=== Task ===
In the entries that follow, how many lines hold the string "avanzadas"? Give only that number.

----

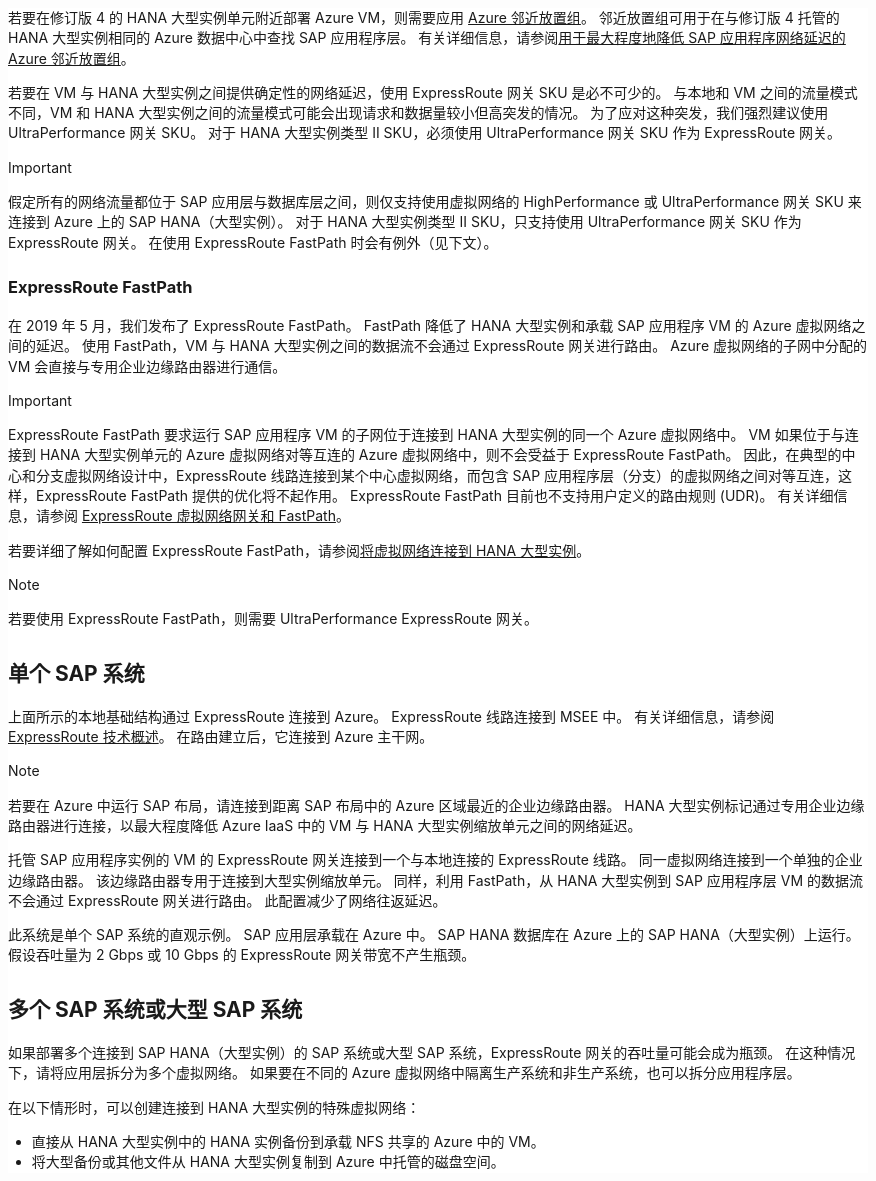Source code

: 若要在修订版 4 的 HANA 大型实例单元附近部署 Azure VM，则需要应用 [Azure 邻近放置组](../../co-location.md)。 邻近放置组可用于在与修订版 4 托管的 HANA 大型实例相同的 Azure 数据中心中查找 SAP 应用程序层。 有关详细信息，请参阅[用于最大程度地降低 SAP 应用程序网络延迟的 Azure 邻近放置组](sap-proximity-placement-scenarios.md)。

若要在 VM 与 HANA 大型实例之间提供确定性的网络延迟，使用 ExpressRoute 网关 SKU 是必不可少的。 与本地和 VM 之间的流量模式不同，VM 和 HANA 大型实例之间的流量模式可能会出现请求和数据量较小但高突发的情况。 为了应对这种突发，我们强烈建议使用 UltraPerformance 网关 SKU。 对于 HANA 大型实例类型 II SKU，必须使用 UltraPerformance 网关 SKU 作为 ExpressRoute 网关。

> [!IMPORTANT] 
> 假定所有的网络流量都位于 SAP 应用层与数据库层之间，则仅支持使用虚拟网络的 HighPerformance 或 UltraPerformance 网关 SKU 来连接到 Azure 上的 SAP HANA（大型实例）。 对于 HANA 大型实例类型 II SKU，只支持使用 UltraPerformance 网关 SKU 作为 ExpressRoute 网关。 在使用 ExpressRoute FastPath 时会有例外（见下文）。

### <a name="expressroute-fastpath"></a>ExpressRoute FastPath
在 2019 年 5 月，我们发布了 ExpressRoute FastPath。 FastPath 降低了 HANA 大型实例和承载 SAP 应用程序 VM 的 Azure 虚拟网络之间的延迟。 使用 FastPath，VM 与 HANA 大型实例之间的数据流不会通过 ExpressRoute 网关进行路由。 Azure 虚拟网络的子网中分配的 VM 会直接与专用企业边缘路由器进行通信。 

> [!IMPORTANT] 
> ExpressRoute FastPath 要求运行 SAP 应用程序 VM 的子网位于连接到 HANA 大型实例的同一个 Azure 虚拟网络中。 VM 如果位于与连接到 HANA 大型实例单元的 Azure 虚拟网络对等互连的 Azure 虚拟网络中，则不会受益于 ExpressRoute FastPath。 因此，在典型的中心和分支虚拟网络设计中，ExpressRoute 线路连接到某个中心虚拟网络，而包含 SAP 应用程序层（分支）的虚拟网络之间对等互连，这样，ExpressRoute FastPath 提供的优化将不起作用。 ExpressRoute FastPath 目前也不支持用户定义的路由规则 (UDR)。 有关详细信息，请参阅 [ExpressRoute 虚拟网络网关和 FastPath](../../../expressroute/expressroute-about-virtual-network-gateways.md)。 


若要详细了解如何配置 ExpressRoute FastPath，请参阅[将虚拟网络连接到 HANA 大型实例](./hana-connect-vnet-express-route.md)。    

> [!NOTE]
> 若要使用 ExpressRoute FastPath，则需要 UltraPerformance ExpressRoute 网关。


## <a name="single-sap-system"></a>单个 SAP 系统

上面所示的本地基础结构通过 ExpressRoute 连接到 Azure。 ExpressRoute 线路连接到 MSEE 中。 有关详细信息，请参阅 [ExpressRoute 技术概述](../../../expressroute/expressroute-introduction.md)。 在路由建立后，它连接到 Azure 主干网。

> [!NOTE] 
> 若要在 Azure 中运行 SAP 布局，请连接到距离 SAP 布局中的 Azure 区域最近的企业边缘路由器。 HANA 大型实例标记通过专用企业边缘路由器进行连接，以最大程度降低 Azure IaaS 中的 VM 与 HANA 大型实例缩放单元之间的网络延迟。

托管 SAP 应用程序实例的 VM 的 ExpressRoute 网关连接到一个与本地连接的 ExpressRoute 线路。 同一虚拟网络连接到一个单独的企业边缘路由器。 该边缘路由器专用于连接到大型实例缩放单元。 同样，利用 FastPath，从 HANA 大型实例到 SAP 应用程序层 VM 的数据流不会通过 ExpressRoute 网关进行路由。 此配置减少了网络往返延迟。

此系统是单个 SAP 系统的直观示例。 SAP 应用层承载在 Azure 中。 SAP HANA 数据库在 Azure 上的 SAP HANA（大型实例）上运行。 假设吞吐量为 2 Gbps 或 10 Gbps 的 ExpressRoute 网关带宽不产生瓶颈。

## <a name="multiple-sap-systems-or-large-sap-systems"></a>多个 SAP 系统或大型 SAP 系统

如果部署多个连接到 SAP HANA（大型实例）的 SAP 系统或大型 SAP 系统，ExpressRoute 网关的吞吐量可能会成为瓶颈。 在这种情况下，请将应用层拆分为多个虚拟网络。 如果要在不同的 Azure 虚拟网络中隔离生产系统和非生产系统，也可以拆分应用程序层。 

在以下情形时，可以创建连接到 HANA 大型实例的特殊虚拟网络：

- 直接从 HANA 大型实例中的 HANA 实例备份到承载 NFS 共享的 Azure 中的 VM。
- 将大型备份或其他文件从 HANA 大型实例复制到 Azure 中托管的磁盘空间。
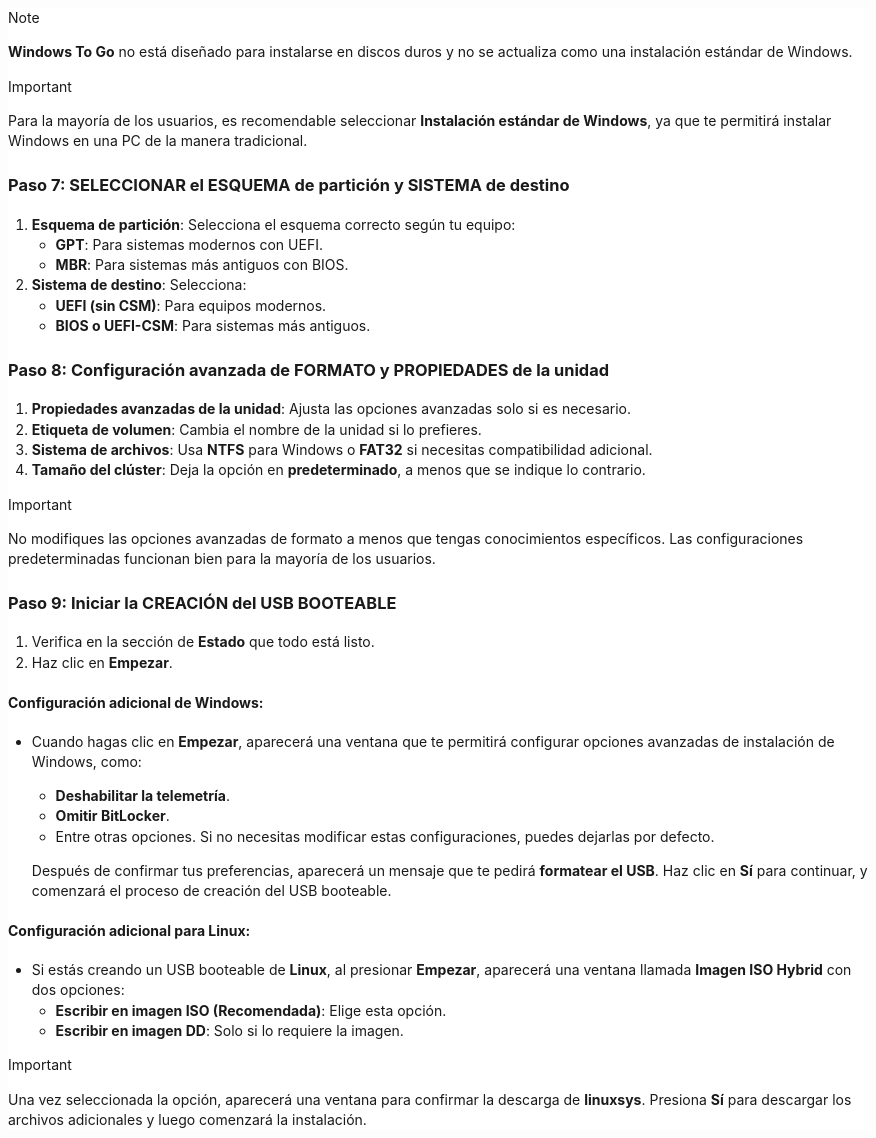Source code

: > [!NOTE]
> **Windows To Go** no está diseñado para instalarse en discos duros y no se actualiza como una instalación estándar de Windows.

> [!IMPORTANT]
> Para la mayoría de los usuarios, es recomendable seleccionar **Instalación estándar de Windows**, ya que te permitirá instalar Windows en una PC de la manera tradicional.

### Paso 7: SELECCIONAR el ESQUEMA de partición y SISTEMA de destino
1. **Esquema de partición**: Selecciona el esquema correcto según tu equipo:
   - **GPT**: Para sistemas modernos con UEFI.
   - **MBR**: Para sistemas más antiguos con BIOS.
2. **Sistema de destino**: Selecciona:
   - **UEFI (sin CSM)**: Para equipos modernos.
   - **BIOS o UEFI-CSM**: Para sistemas más antiguos.

### Paso 8: Configuración avanzada de FORMATO y PROPIEDADES de la unidad
1. **Propiedades avanzadas de la unidad**: Ajusta las opciones avanzadas solo si es necesario.
2. **Etiqueta de volumen**: Cambia el nombre de la unidad si lo prefieres.
3. **Sistema de archivos**: Usa **NTFS** para Windows o **FAT32** si necesitas compatibilidad adicional.
4. **Tamaño del clúster**: Deja la opción en **predeterminado**, a menos que se indique lo contrario.

> [!IMPORTANT]
> No modifiques las opciones avanzadas de formato a menos que tengas conocimientos específicos. Las configuraciones predeterminadas funcionan bien para la mayoría de los usuarios.

### Paso 9: Iniciar la CREACIÓN del USB BOOTEABLE
1. Verifica en la sección de **Estado** que todo está listo.
2. Haz clic en **Empezar**. 

#### Configuración adicional de Windows:
- Cuando hagas clic en **Empezar**, aparecerá una ventana que te permitirá configurar opciones avanzadas de instalación de Windows, como:
  - **Deshabilitar la telemetría**.
  - **Omitir BitLocker**.
  - Entre otras opciones. Si no necesitas modificar estas configuraciones, puedes dejarlas por defecto.
  
  Después de confirmar tus preferencias, aparecerá un mensaje que te pedirá **formatear el USB**. Haz clic en **Sí** para continuar, y comenzará el proceso de creación del USB booteable.

#### Configuración adicional para Linux:
- Si estás creando un USB booteable de **Linux**, al presionar **Empezar**, aparecerá una ventana llamada **Imagen ISO Hybrid** con dos opciones:
  - **Escribir en imagen ISO (Recomendada)**: Elige esta opción.
  - **Escribir en imagen DD**: Solo si lo requiere la imagen.
  
> [!IMPORTANT]
> Una vez seleccionada la opción, aparecerá una ventana para confirmar la descarga de **linuxsys**. Presiona **Sí** para descargar los archivos adicionales y luego comenzará la instalación.
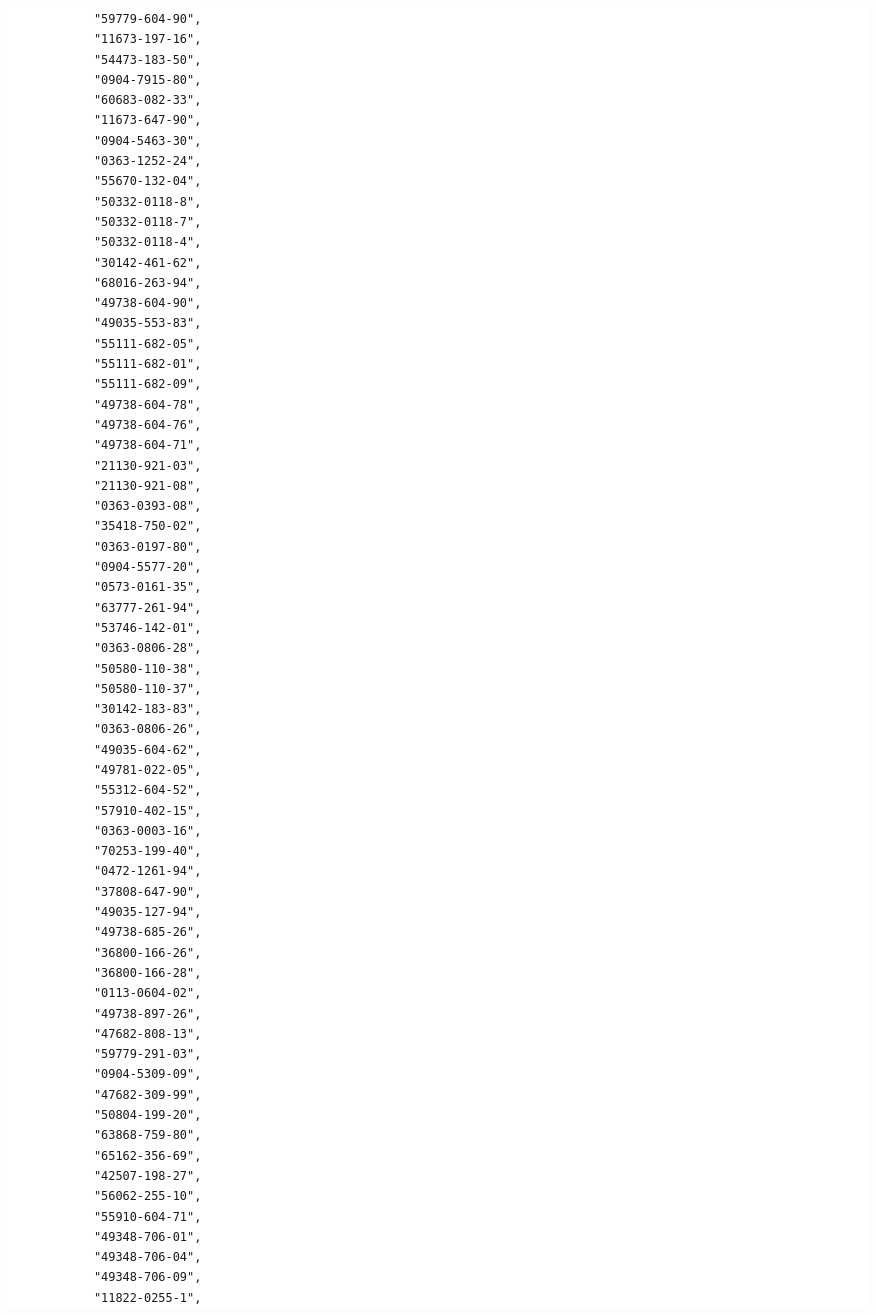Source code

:                 "59779-604-90",
                "11673-197-16",
                "54473-183-50",
                "0904-7915-80",
                "60683-082-33",
                "11673-647-90",
                "0904-5463-30",
                "0363-1252-24",
                "55670-132-04",
                "50332-0118-8",
                "50332-0118-7",
                "50332-0118-4",
                "30142-461-62",
                "68016-263-94",
                "49738-604-90",
                "49035-553-83",
                "55111-682-05",
                "55111-682-01",
                "55111-682-09",
                "49738-604-78",
                "49738-604-76",
                "49738-604-71",
                "21130-921-03",
                "21130-921-08",
                "0363-0393-08",
                "35418-750-02",
                "0363-0197-80",
                "0904-5577-20",
                "0573-0161-35",
                "63777-261-94",
                "53746-142-01",
                "0363-0806-28",
                "50580-110-38",
                "50580-110-37",
                "30142-183-83",
                "0363-0806-26",
                "49035-604-62",
                "49781-022-05",
                "55312-604-52",
                "57910-402-15",
                "0363-0003-16",
                "70253-199-40",
                "0472-1261-94",
                "37808-647-90",
                "49035-127-94",
                "49738-685-26",
                "36800-166-26",
                "36800-166-28",
                "0113-0604-02",
                "49738-897-26",
                "47682-808-13",
                "59779-291-03",
                "0904-5309-09",
                "47682-309-99",
                "50804-199-20",
                "63868-759-80",
                "65162-356-69",
                "42507-198-27",
                "56062-255-10",
                "55910-604-71",
                "49348-706-01",
                "49348-706-04",
                "49348-706-09",
                "11822-0255-1",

----

=== Result for this exercise ===
3